The Holiday Trap: What are you willing to be “free” to for a month?

For eleven months of the year, we swallow up our obligations while waiting for the longed-for vacation to arrive. And, once it’s summer, we realize what we’ve missed.

Instead of punching in at work, tokens at the beach.
Instead of punching in at work, chips at the beach.
Bad news. Bad news. With just two weeks to go before the newspapers begin to fill up with brief guidelines on post-vacation depression and the tricks to overcome it. But why do we suffer so much when we go back to work? Come on, okay, it’s obvious: because we’re better off on the beach with a beer in our hand than sitting at the desk for at least eight hours a day. But this harsh return to the routine may have a more existential nuance: “Is this really my life? Is it always going to be like this?”

This is perhaps the great epiphany of the year. For a brief period of time we have caressed that which can give life, and suddenly, it is taken away from us. That is to say, an existence in which one can spend more time with one’s loved ones than with one’s co-workers, in which one decides one’s own schedule – eating at five in the afternoon, going to bed at three in the morning, getting up at a thousand – and can widen one’s soul by reading, listening to music, telling stories or lying down at the bar, which is also tremendously edifying.

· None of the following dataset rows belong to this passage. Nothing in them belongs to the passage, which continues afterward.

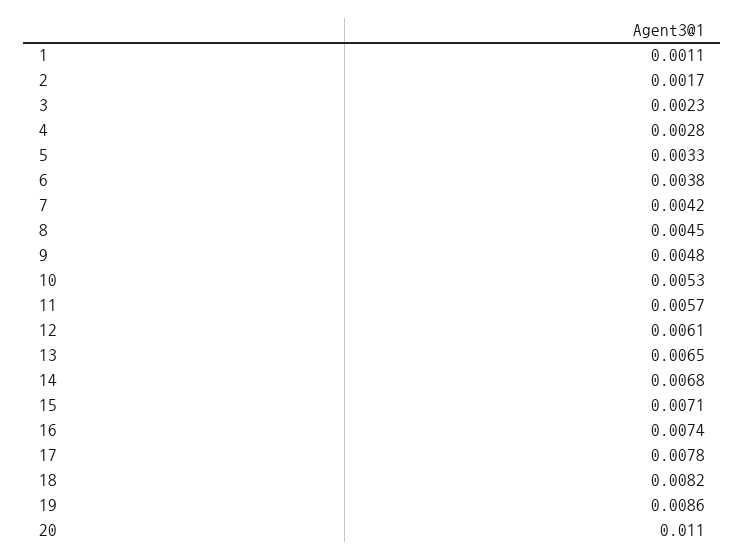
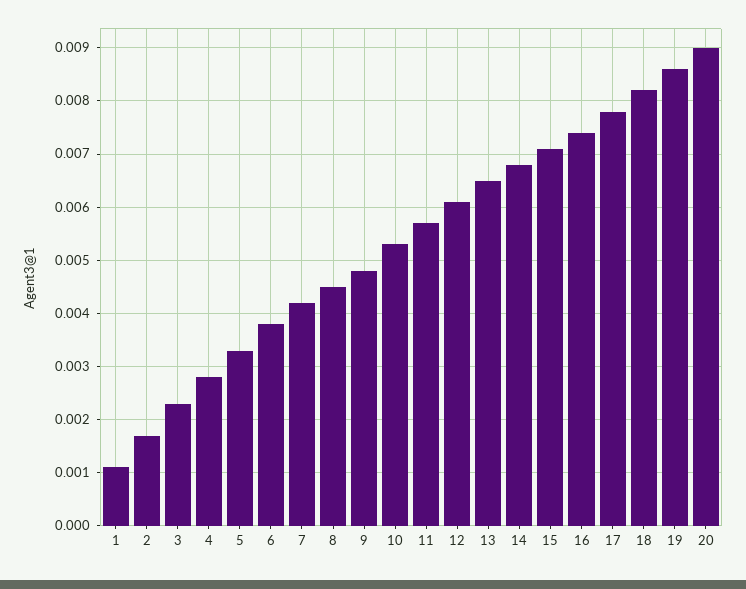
  {
    "1": 0.0011,
    "2": 0.0017,
    "3": 0.0023,
    "4": 0.0028,
    "5": 0.0033,
    "6": 0.0038,
    "7": 0.0042,
    "8": 0.0045,
    "9": 0.0048,
    "10": 0.0053,
    "11": 0.0057,
    "12": 0.0061,
    "13": 0.0065,
    "14": 0.0068,
    "15": 0.0071,
    "16": 0.0074,
    "17": 0.0078,
    "18": 0.0082,
    "19": 0.0086,
-   "20": 0.011
+   "20": 0.009
  }

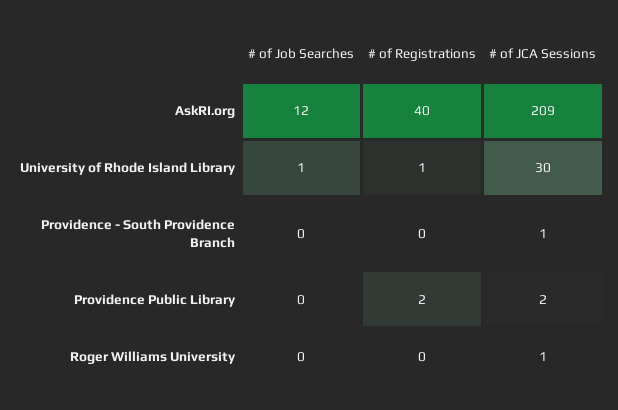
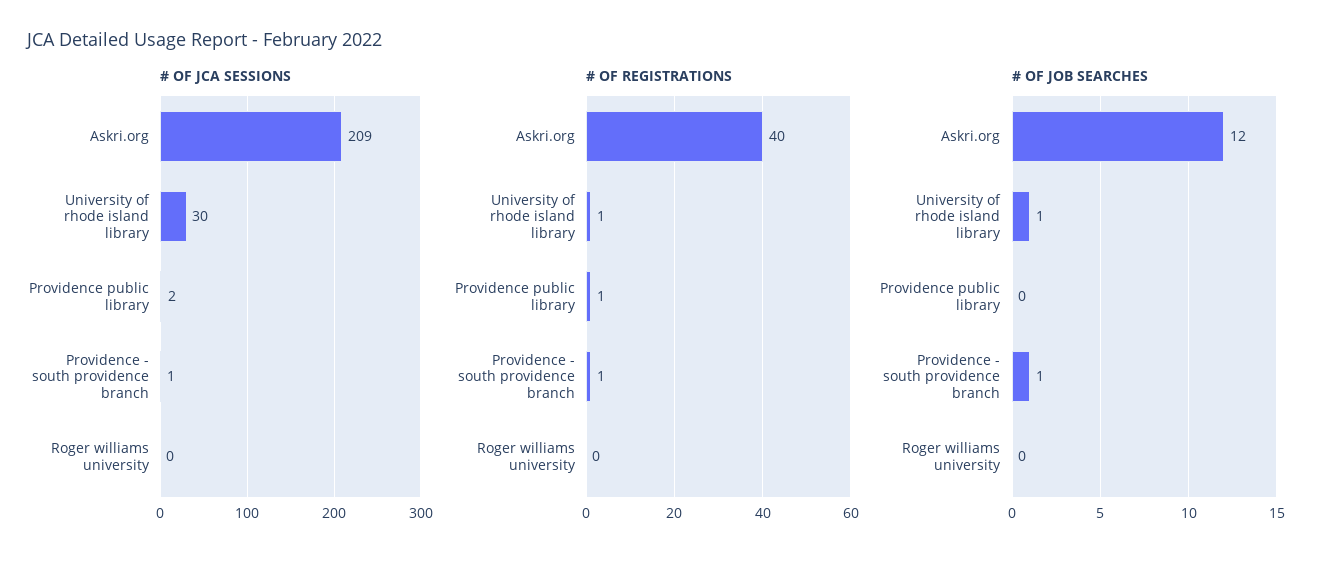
  {
    "# of Job Searches": {
      "AskRI.org": 12,
      "University of Rhode Island Library": 1,
-     "Providence - South Providence Branch": 0,
+     "Providence - South Providence Branch": 1,
      "Providence Public Library": 0,
      "Roger Williams University": 0
    },
    "# of Registrations": {
      "AskRI.org": 40,
      "University of Rhode Island Library": 1,
-     "Providence - South Providence Branch": 0,
+     "Providence - South Providence Branch": 1,
-     "Providence Public Library": 2,
+     "Providence Public Library": 1,
      "Roger Williams University": 0
    },
    "# of JCA Sessions": {
      "AskRI.org": 209,
      "University of Rhode Island Library": 30,
      "Providence - South Providence Branch": 1,
      "Providence Public Library": 2,
-     "Roger Williams University": 1
+     "Roger Williams University": 0
    }
  }

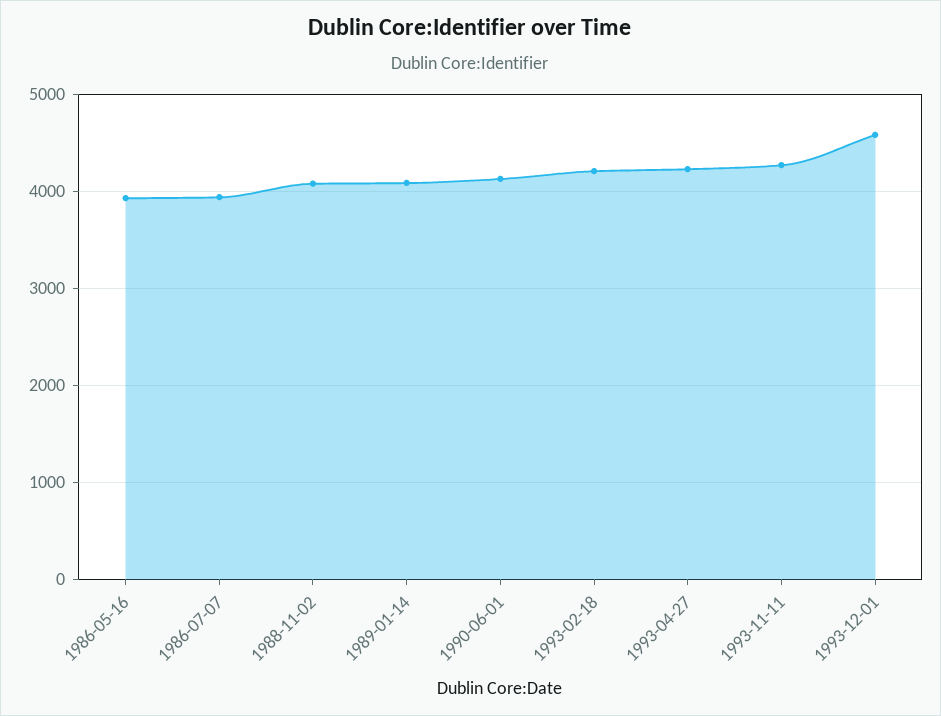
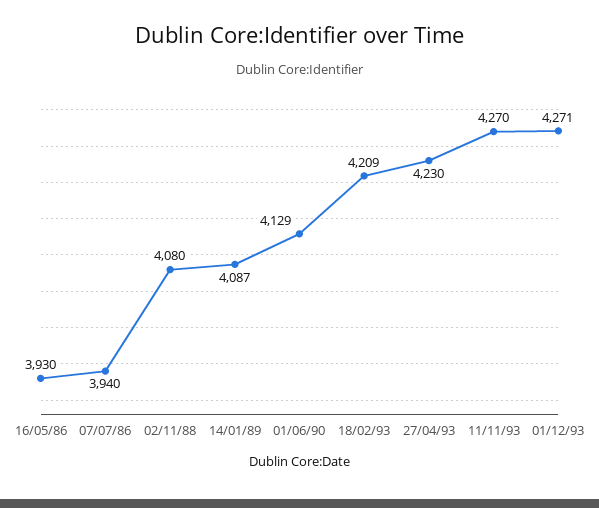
  {
    "1986-05-16": 3930,
    "1986-07-07": 3940,
    "1988-11-02": 4080,
    "1989-01-14": 4087,
    "1990-06-01": 4129,
    "1993-02-18": 4209,
    "1993-04-27": 4230,
    "1993-11-11": 4270,
-   "1993-12-01": 4600
+   "1993-12-01": 4271
  }

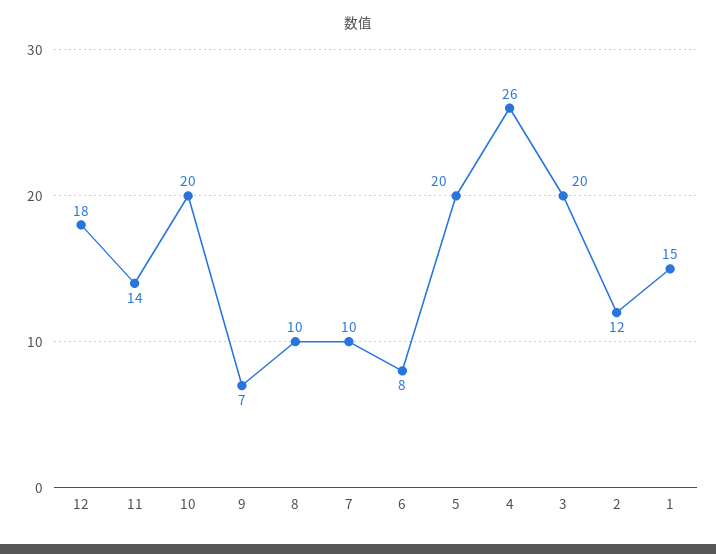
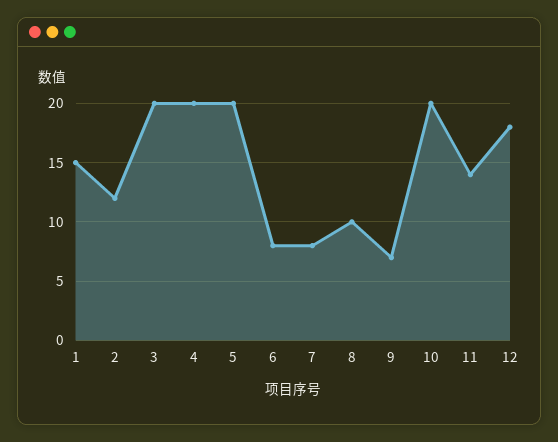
  {
    "12": 18,
    "11": 14,
    "10": 20,
    "9": 7,
    "8": 10,
-   "7": 10,
+   "7": 8,
    "6": 8,
    "5": 20,
-   "4": 26,
+   "4": 20,
    "3": 20,
    "2": 12,
    "1": 15
  }

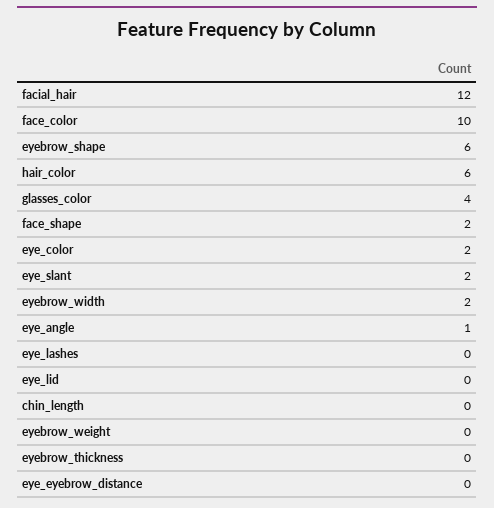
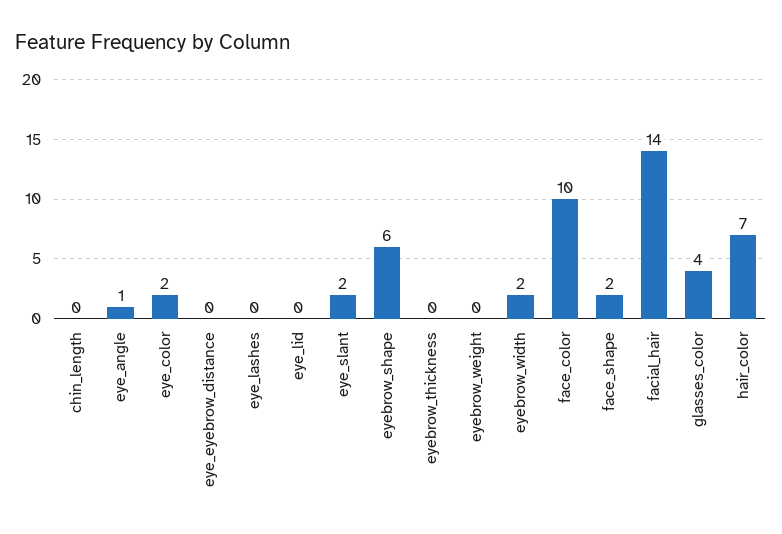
  {
-   "facial_hair": 12,
+   "facial_hair": 14,
    "face_color": 10,
    "eyebrow_shape": 6,
-   "hair_color": 6,
+   "hair_color": 7,
    "glasses_color": 4,
    "face_shape": 2,
    "eye_color": 2,
    "eye_slant": 2,
    "eyebrow_width": 2,
    "eye_angle": 1,
    "eye_lashes": 0,
    "eye_lid": 0,
    "chin_length": 0,
    "eyebrow_weight": 0,
    "eyebrow_thickness": 0,
    "eye_eyebrow_distance": 0
  }

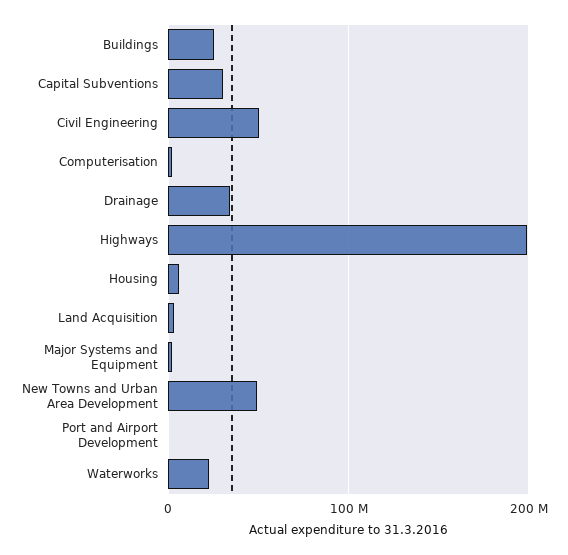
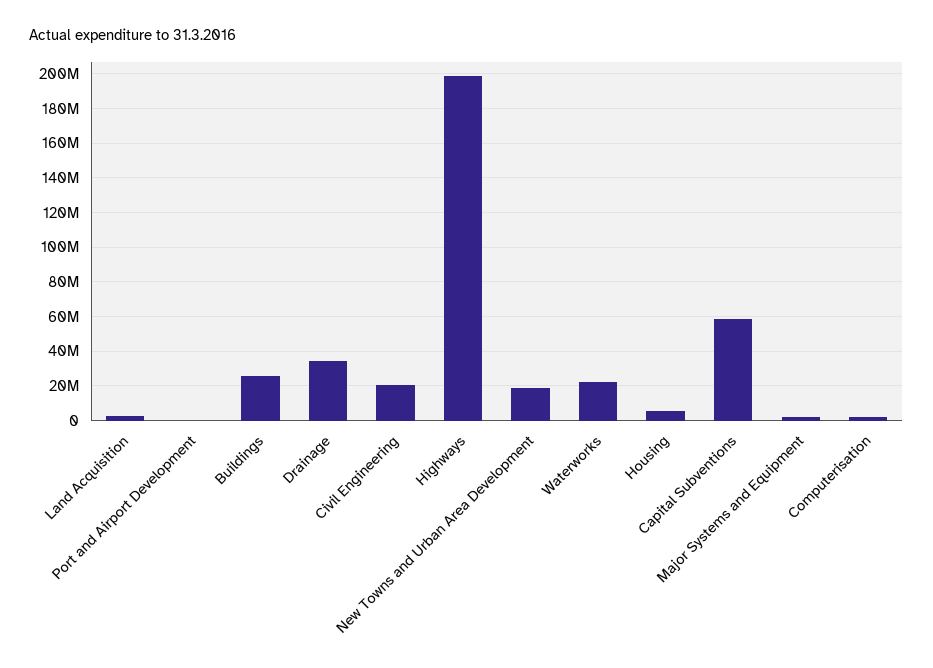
  {
    "Buildings": 25000000,
-   "Capital Subventions": 30000000,
+   "Capital Subventions": 60000000,
-   "Civil Engineering": 50000000,
+   "Civil Engineering": 20000000,
    "Computerisation": 0,
    "Drainage": 35000000,
    "Highways": 200000000,
    "Housing": 5000000,
    "Land Acquisition": 5000000,
    "Major Systems and Equipment": 0,
-   "New Towns and Urban Area Development": 50000000,
+   "New Towns and Urban Area Development": 20000000,
    "Port and Airport Development": 0,
    "Waterworks": 25000000
  }

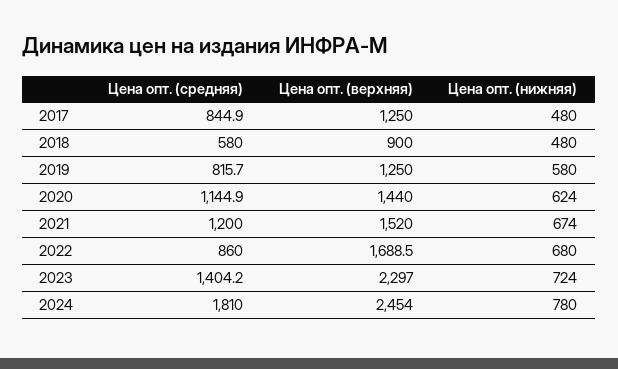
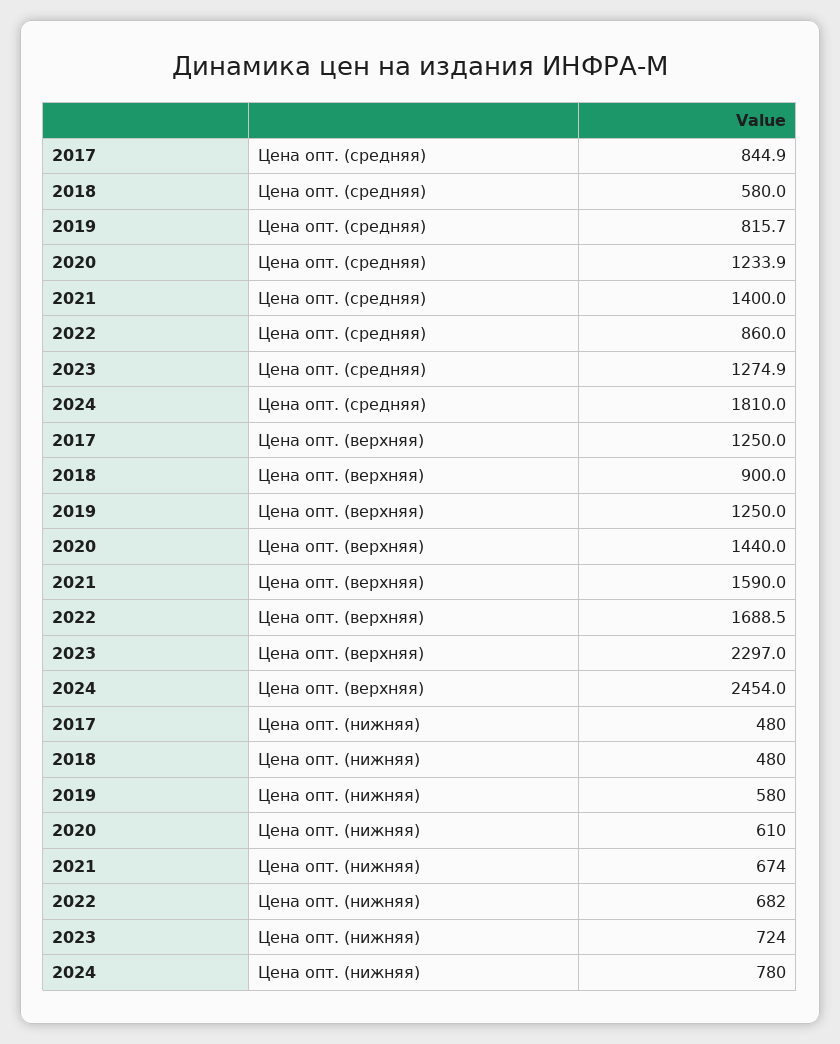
  {
    "Цена опт. (средняя)": {
      "2017": 844.9,
      "2018": 580,
      "2019": 815.7,
-     "2020": 1144.9,
+     "2020": 1233.9,
-     "2021": 1200,
+     "2021": 1400,
      "2022": 860,
-     "2023": 1404.2,
+     "2023": 1274.9,
      "2024": 1810
    },
    "Цена опт. (верхняя)": {
      "2017": 1250,
      "2018": 900,
      "2019": 1250,
      "2020": 1440,
-     "2021": 1520,
+     "2021": 1590,
      "2022": 1688.5,
      "2023": 2297,
      "2024": 2454
    },
    "Цена опт. (нижняя)": {
      "2017": 480,
      "2018": 480,
      "2019": 580,
-     "2020": 624,
+     "2020": 610,
      "2021": 674,
-     "2022": 680,
+     "2022": 682,
      "2023": 724,
      "2024": 780
    }
  }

Is there a worse expression than “recharge your batteries” – are we robots that we have to switch off for two weeks to do more?

The drama of this return to work is not the end of “the good”, as the sentence says, but the holiday, as it stands, is nothing more than the kind twin of work, which articulates and determines all aspects of our life, including rest. Holidays are only a necessary parenthesis in that existence of stress, overwhelm and hellish hours that occupies eleven of the twelve months of the year. After all, as we know them, they emerge in industrialized society, which is beginning to see the citizen first and foremost as a worker.

You’re not a traveler, you’re a self-conscious tourist (or, worse still, a mug)

No one admits to being a tourist anymore, and we prefer to be’travelers’. But we are not all by a long shot: underneath the denomination beats the feeling of guilt and the desire to save a few euros.
What are we, robots who need a couple of weeks to get back on their feet so that they can do better, and is the holiday just a small concession to, in return, get our heads screwed on – to keep the metaphor going – for the rest of the year? It is also a sign that we understand the reality around us in terms of work. The summer period thus becomes a preseason in the following year, a brief truce to “disconnect” – a truce in which some suddenly realize that perhaps life should not be like this and remember that in the Bible, work was not dignified, but a punishment.

Living for the summer

Not so long ago, vacations had a much more ritualized component than they do today. This was due to the economic limitations of most families and the limited development of tourism, of course, but also to the fact that work played a less essential role in the life of the individual: just a few decades earlier, it was relatively normal to spend a whole month in the beach apartment or in the village, with the family. The continuity with our daily lives was much greater, and what we did in the summer was not so far from what we did the rest of the year, perhaps because we had not yet begun to perceive the holidays as the only time we had to be ourselves.

Our lives are in suspense throughout the year: we stop doing what we want to do, waiting for the summer to come. But this doesn’t solve anything.

That is the trap we have fallen into or, rather, been made to jump into. It is becoming increasingly common to hear people lament that, for eleven months a year, they are not themselves, but simply a sum of obligations. The longing is in his words: “If I had time…” Either I would read all those books that I have accumulated, or I would visit my distant relatives, or I would call my old friends, or I would join the gym, or I would go for a walk, or I would carry out so many life plans that accumulate until reality imposes itself. Thus seen, our existence, while we work, seems to be in suspense, waiting for the holidays to come.